“The Egyptian authorities have allowed local Bedouin tribes to play a role fighting armed groups in the northern Sinai Peninsula following last Friday’s mosque attack near the city of Al-Arish that left more than 300 people dead,”as reported by Anadolu Agency.
Since the military coup in 2013, Sinai has become the epicenter of armed confrontations between Egyptian security personnel and extremist groups based in the region.
While latter accuse local tribes of “collaborating”with Egyptian security forces, the security forces frequently accuse young tribesmen of aiding and abetting Sinai-based militants.
At least 300 people have died in a militant attack on a mosque in Egypt’s restive Sinai peninsula in one of the worst terrorist incidents the country has seen in recent years.
Last Friday, Egypt was rocked at noon by a coordinated assault by gunmen on a mosque in the Sinai Peninsula.Gunmen opened fire on worshippers during Friday noon prayers – the most important period of observance for Muslims, where mosques are usually crowded – killing 235 people and injuring 109 others. During the noon sermon, four off-road vehicles carrying armed men arrived at the al-Rawdah mosque in Bir al-Abed, a small village 40km west of North Sinai’s main city Al-Arish.

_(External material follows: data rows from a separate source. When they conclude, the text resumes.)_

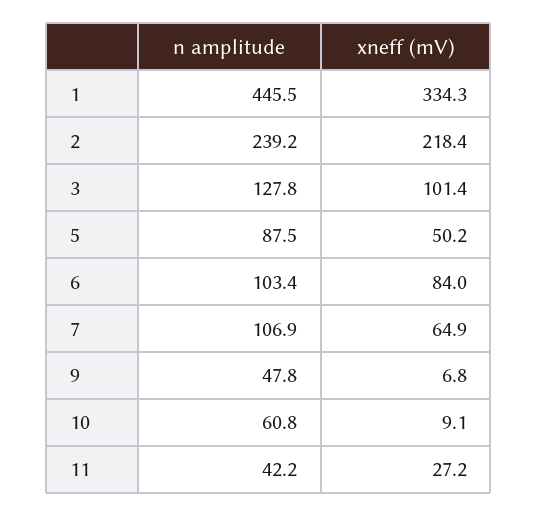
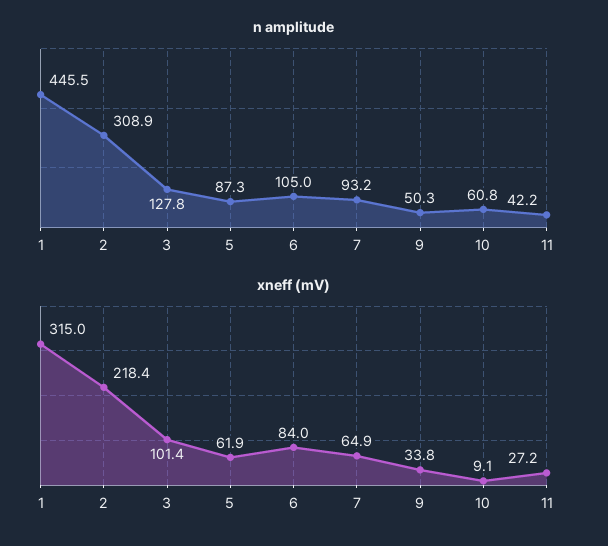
  {
    "n amplitude": {
      "1": 445.5,
-     "2": 239.2,
+     "2": 308.9,
      "3": 127.8,
-     "5": 87.5,
+     "5": 87.3,
-     "6": 103.4,
+     "6": 105,
-     "7": 106.9,
+     "7": 93.2,
-     "9": 47.8,
+     "9": 50.3,
      "10": 60.8,
      "11": 42.2
    },
    "xneff (mV)": {
-     "1": 334.3,
+     "1": 315,
      "2": 218.4,
      "3": 101.4,
-     "5": 50.2,
+     "5": 61.9,
      "6": 84,
      "7": 64.9,
-     "9": 6.8,
+     "9": 33.8,
      "10": 9.1,
      "11": 27.2
    }
  }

According to survivors, militants opened fire from the vehicles and gunned down any people who tried to flee the building. Three police officers on the scene said that also blocked off escape routes from the area by blowing up cars and leaving the burning wrecks blocking the roads.
In this context, local media reported that several meetings took place in the wake of the attack between military officials and tribal leaders with a view to coordinating the fight against Sinai-based militant groups.
The Union of Sinai Tribes called on tribesmen and local youth to coordinate anti-terror operations with the Egyptian army.
On the same day, government spokesman Bassam Radi declared that northern Sinai’s Bedouin tribes had “a proven record in confronting terrorism”.
He went on to assert that any supporting role played by the tribes would be “supervised” by state authorities.
An Egyptian military expert and two Sinai-based tribal chiefs said that the cooperation between the army and tribesmen will be limited to providing intelligence and “maintaining security”.
Tribesmen, they stressed, would not be expected to take part in armed confrontations with militant groups.
However, a media report was released by the the Independent, British daily newspaper, in May 2017 ,that warned from arming local tribes in Sinai. It said that Al-Sisi is employing local militia to offer assistance to the Egyptian security forces in their war against ISIS, which shows how desperate al-Sisi’s war against ISIS has become.
Moreover, it pointed that this, in fact, is one of the most alerting factors in Egypt’s war against terrorism as the Egyptian army is following the same contaminated path as many of its neighbors by using a killer-militia in its war against ISIS in Sinai, especially that counter-insurgency wars always breed corruption and counter-murder.
In the end, the Independent said, “The problem is that Egypt’s out-of-control war against ISIS– and ISIS’s new killer cells west of the canal – may soon make such institutions powerless. And when army militias are now at work to execute the state’s supposed enemies… Well, just think Iraq.”
According to Egyptian government figures,Bedouin tribesmen constitute to account for roughly 90 %of the Sinai Peninsula’s total population of about half a million.
In late 2014, the Egyptian army evacuated the area between Egypt and the neighboring Gaza Strip with the ostensible aim of preventing violence in the border region.
The move led to the displacement of thousands of families living in the area, angering many North Sinai inhabitants. According to local media reports, the people of Sinai remain subject to draconian security procedures as a result of Egypt’s ongoing state of emergency.